ACTION ITEM
Set down the entries below exactly, leaving out all images.

***** EXTRACTED MATERIAL *****

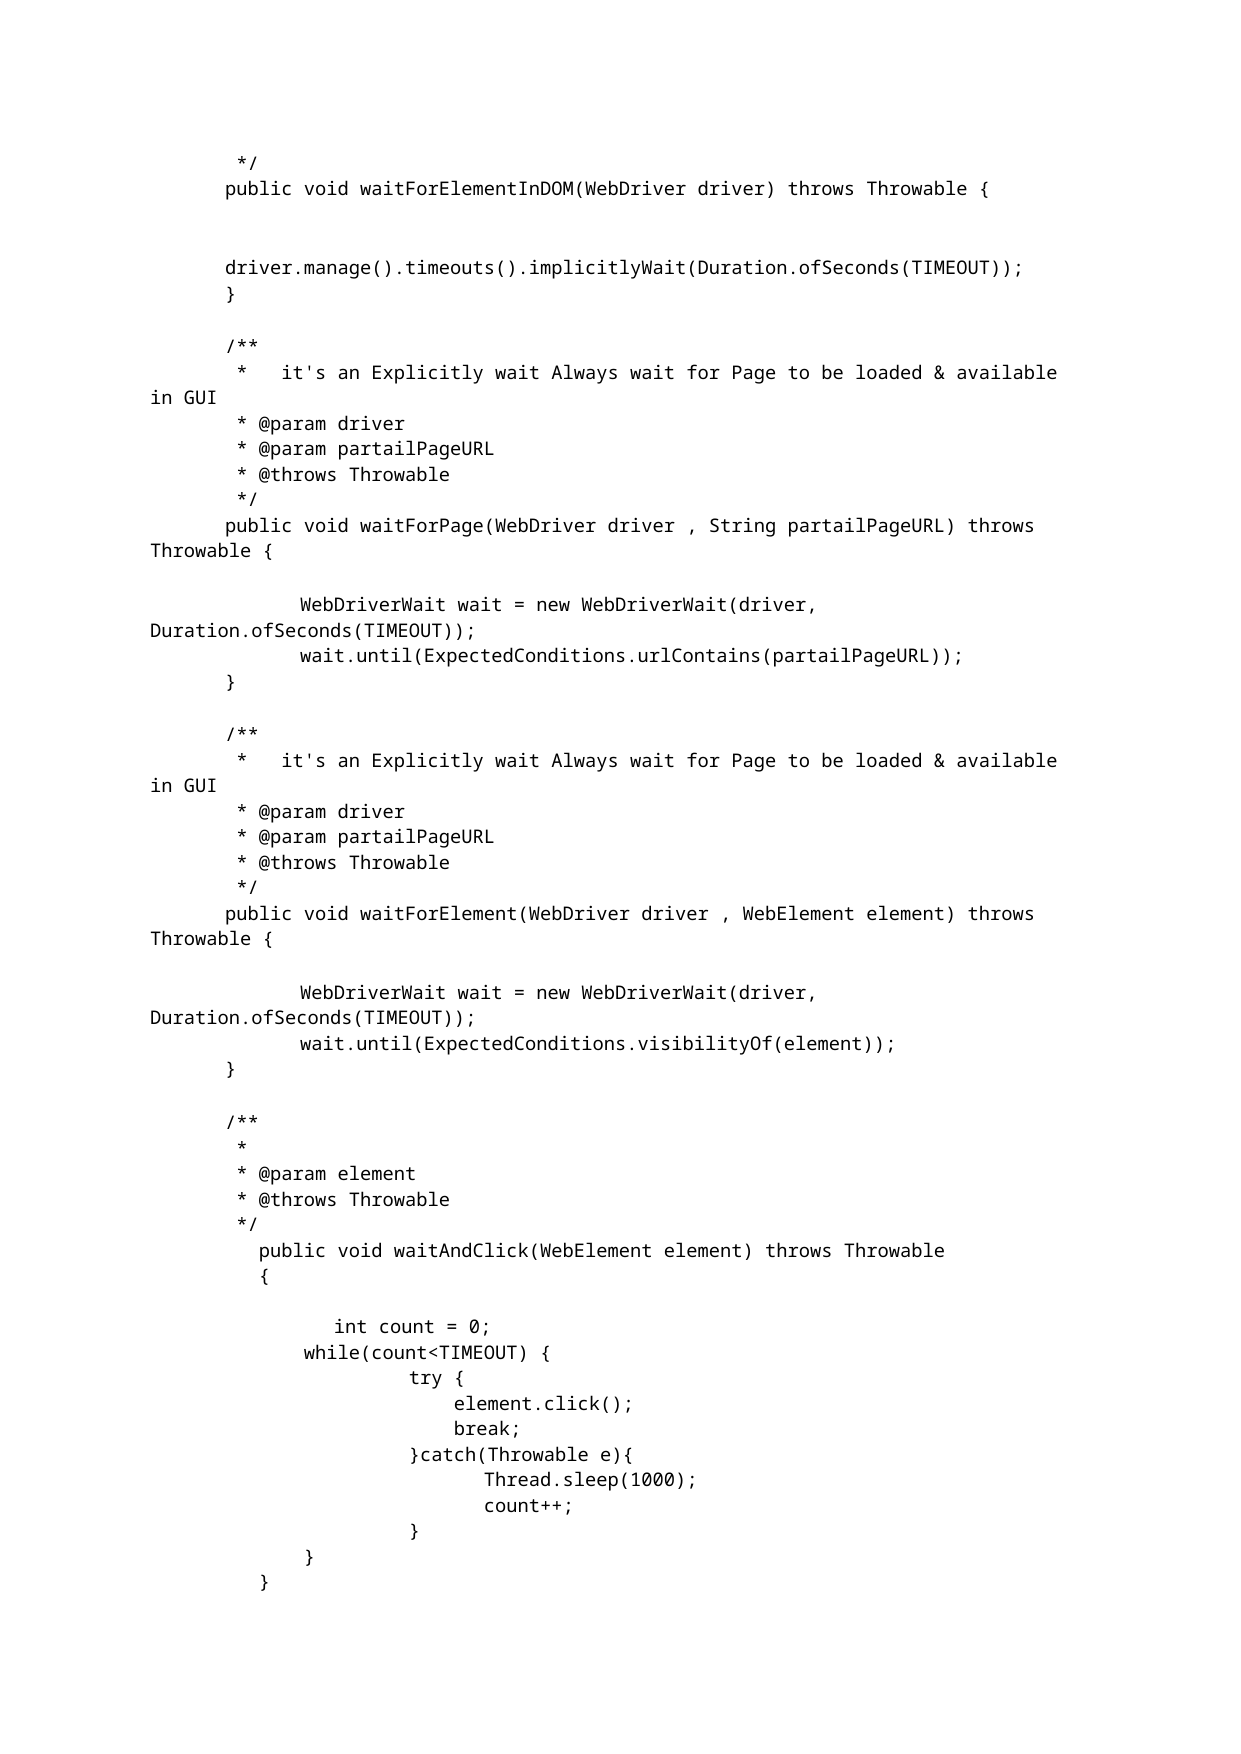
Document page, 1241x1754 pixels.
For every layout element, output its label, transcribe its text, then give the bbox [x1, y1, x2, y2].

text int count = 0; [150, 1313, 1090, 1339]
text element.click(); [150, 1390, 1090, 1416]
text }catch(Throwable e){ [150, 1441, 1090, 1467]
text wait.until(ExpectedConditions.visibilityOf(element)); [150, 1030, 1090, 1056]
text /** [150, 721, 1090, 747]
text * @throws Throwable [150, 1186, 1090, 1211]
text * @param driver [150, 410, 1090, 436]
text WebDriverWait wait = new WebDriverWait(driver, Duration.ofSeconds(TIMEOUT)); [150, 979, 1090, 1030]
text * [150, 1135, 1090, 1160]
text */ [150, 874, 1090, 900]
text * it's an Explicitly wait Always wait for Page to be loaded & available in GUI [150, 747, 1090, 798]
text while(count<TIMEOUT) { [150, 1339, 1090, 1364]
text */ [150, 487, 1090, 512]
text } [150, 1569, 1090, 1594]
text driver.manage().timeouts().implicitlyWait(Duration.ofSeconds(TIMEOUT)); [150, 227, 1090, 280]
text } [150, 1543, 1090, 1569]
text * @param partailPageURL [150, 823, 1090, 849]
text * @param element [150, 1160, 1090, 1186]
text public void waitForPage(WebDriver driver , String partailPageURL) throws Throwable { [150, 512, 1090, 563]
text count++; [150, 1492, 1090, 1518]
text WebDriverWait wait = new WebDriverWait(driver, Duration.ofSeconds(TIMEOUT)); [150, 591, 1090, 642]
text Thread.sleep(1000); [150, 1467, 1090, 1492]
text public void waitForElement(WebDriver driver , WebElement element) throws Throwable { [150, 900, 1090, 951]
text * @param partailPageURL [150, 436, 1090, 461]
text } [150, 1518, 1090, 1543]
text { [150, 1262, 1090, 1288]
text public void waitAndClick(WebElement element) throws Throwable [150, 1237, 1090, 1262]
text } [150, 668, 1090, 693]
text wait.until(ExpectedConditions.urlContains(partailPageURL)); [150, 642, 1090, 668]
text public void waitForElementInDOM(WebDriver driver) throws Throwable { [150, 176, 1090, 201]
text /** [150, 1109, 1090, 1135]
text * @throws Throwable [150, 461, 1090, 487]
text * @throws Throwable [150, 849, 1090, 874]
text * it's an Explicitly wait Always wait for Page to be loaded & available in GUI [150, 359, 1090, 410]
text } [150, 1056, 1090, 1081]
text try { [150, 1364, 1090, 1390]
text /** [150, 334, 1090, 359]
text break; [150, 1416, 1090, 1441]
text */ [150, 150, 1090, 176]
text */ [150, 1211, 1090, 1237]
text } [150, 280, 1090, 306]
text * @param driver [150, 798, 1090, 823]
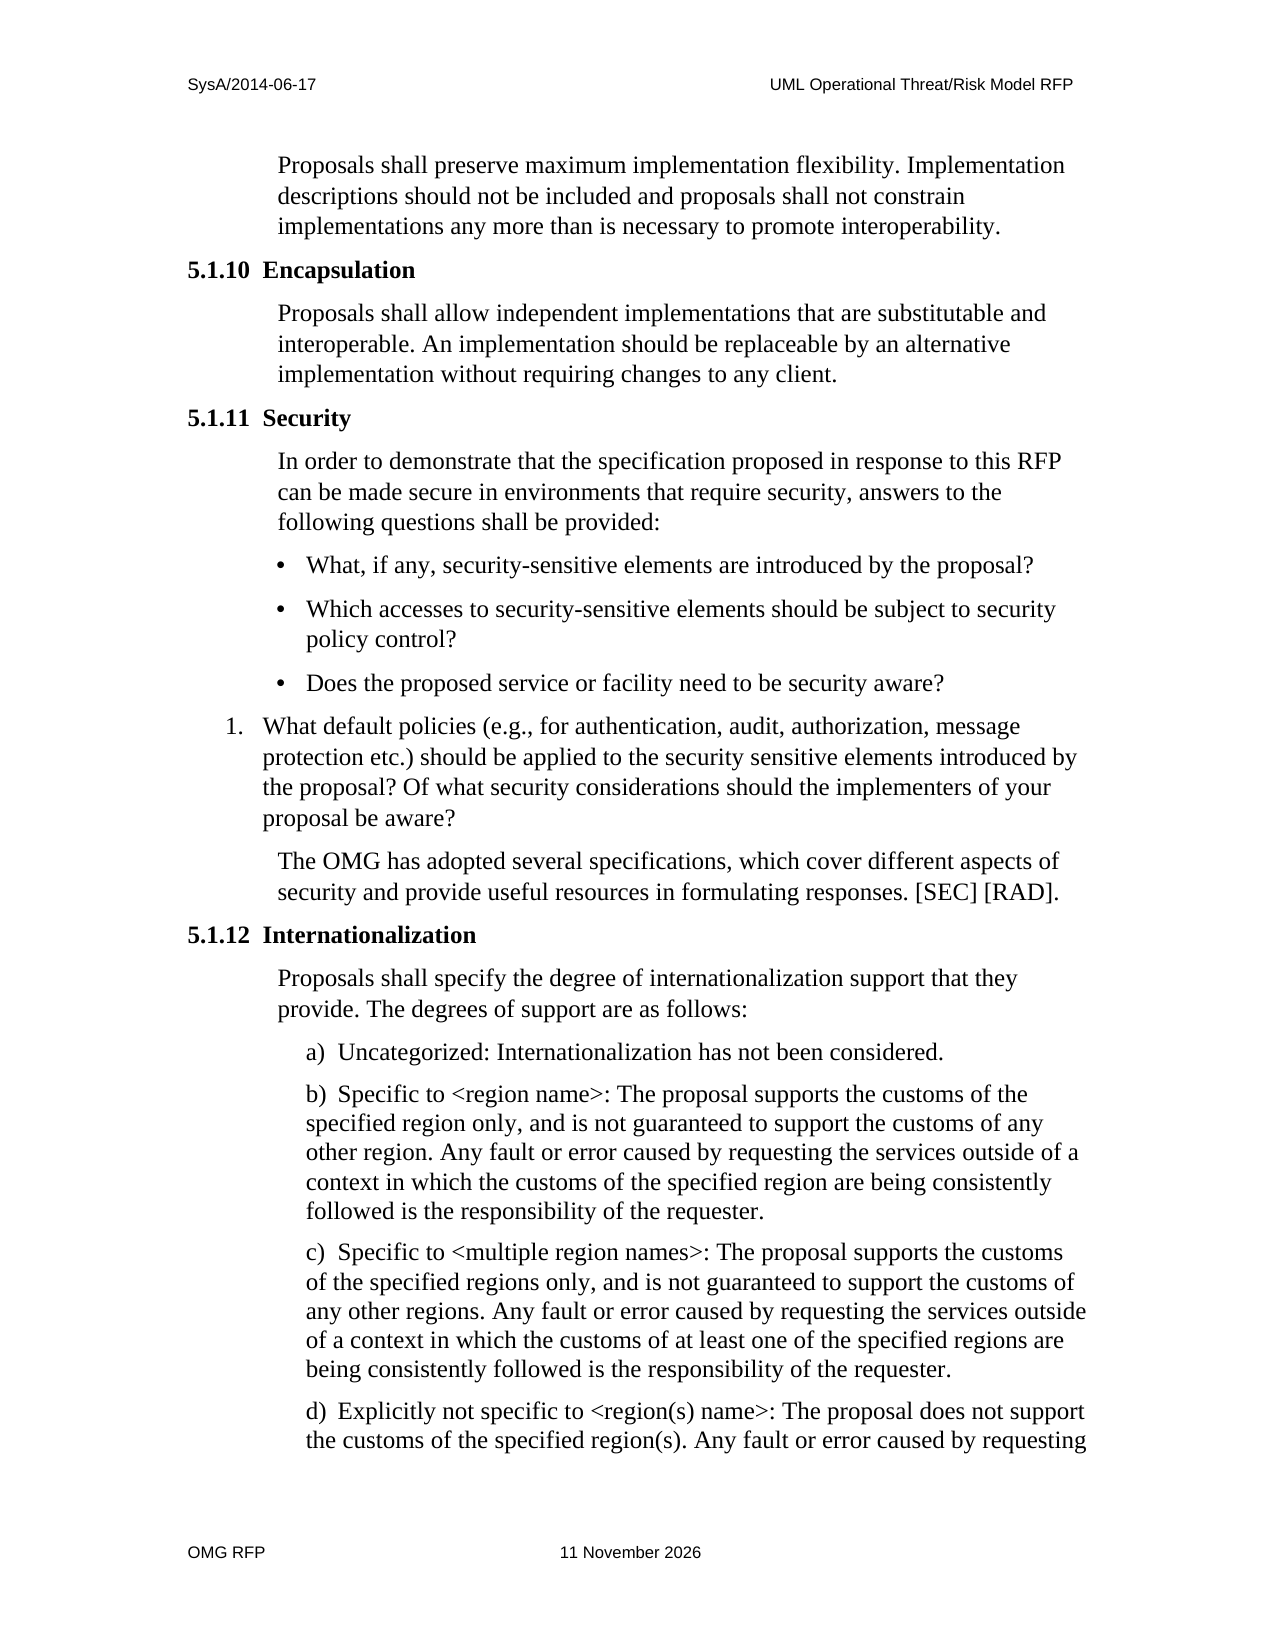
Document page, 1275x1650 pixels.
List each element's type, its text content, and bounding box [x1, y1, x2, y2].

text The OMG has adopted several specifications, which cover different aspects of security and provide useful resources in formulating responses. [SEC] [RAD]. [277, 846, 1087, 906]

*****

ANSWER
Document page, 1241x1754 pixels.
For every layout element, output its label, transcribe its text, then give the bbox [x1, y1, x2, y2].

text int count = 0; [150, 1313, 1090, 1339]
text element.click(); [150, 1390, 1090, 1416]
text }catch(Throwable e){ [150, 1441, 1090, 1467]
text wait.until(ExpectedConditions.visibilityOf(element)); [150, 1030, 1090, 1056]
text /** [150, 721, 1090, 747]
text * @throws Throwable [150, 1186, 1090, 1211]
text * @param driver [150, 410, 1090, 436]
text WebDriverWait wait = new WebDriverWait(driver, Duration.ofSeconds(TIMEOUT)); [150, 979, 1090, 1030]
text * [150, 1135, 1090, 1160]
text */ [150, 874, 1090, 900]
text * it's an Explicitly wait Always wait for Page to be loaded & available in GUI [150, 747, 1090, 798]
text while(count<TIMEOUT) { [150, 1339, 1090, 1364]
text */ [150, 487, 1090, 512]
text } [150, 1569, 1090, 1594]
text driver.manage().timeouts().implicitlyWait(Duration.ofSeconds(TIMEOUT)); [150, 227, 1090, 280]
text } [150, 1543, 1090, 1569]
text * @param partailPageURL [150, 823, 1090, 849]
text * @param element [150, 1160, 1090, 1186]
text public void waitForPage(WebDriver driver , String partailPageURL) throws Throwable { [150, 512, 1090, 563]
text count++; [150, 1492, 1090, 1518]
text WebDriverWait wait = new WebDriverWait(driver, Duration.ofSeconds(TIMEOUT)); [150, 591, 1090, 642]
text Thread.sleep(1000); [150, 1467, 1090, 1492]
text public void waitForElement(WebDriver driver , WebElement element) throws Throwable { [150, 900, 1090, 951]
text * @param partailPageURL [150, 436, 1090, 461]
text } [150, 1518, 1090, 1543]
text { [150, 1262, 1090, 1288]
text public void waitAndClick(WebElement element) throws Throwable [150, 1237, 1090, 1262]
text } [150, 668, 1090, 693]
text wait.until(ExpectedConditions.urlContains(partailPageURL)); [150, 642, 1090, 668]
text public void waitForElementInDOM(WebDriver driver) throws Throwable { [150, 176, 1090, 201]
text /** [150, 1109, 1090, 1135]
text * @throws Throwable [150, 461, 1090, 487]
text * @throws Throwable [150, 849, 1090, 874]
text * it's an Explicitly wait Always wait for Page to be loaded & available in GUI [150, 359, 1090, 410]
text } [150, 1056, 1090, 1081]
text try { [150, 1364, 1090, 1390]
text /** [150, 334, 1090, 359]
text break; [150, 1416, 1090, 1441]
text */ [150, 150, 1090, 176]
text */ [150, 1211, 1090, 1237]
text } [150, 280, 1090, 306]
text * @param driver [150, 798, 1090, 823]
Document page, 1275x1650 pixels.
List each element's type, its text content, and bounding box [x1, y1, x2, y2].

text The OMG has adopted several specifications, which cover different aspects of security and provide useful resources in formulating responses. [SEC] [RAD]. [277, 846, 1087, 906]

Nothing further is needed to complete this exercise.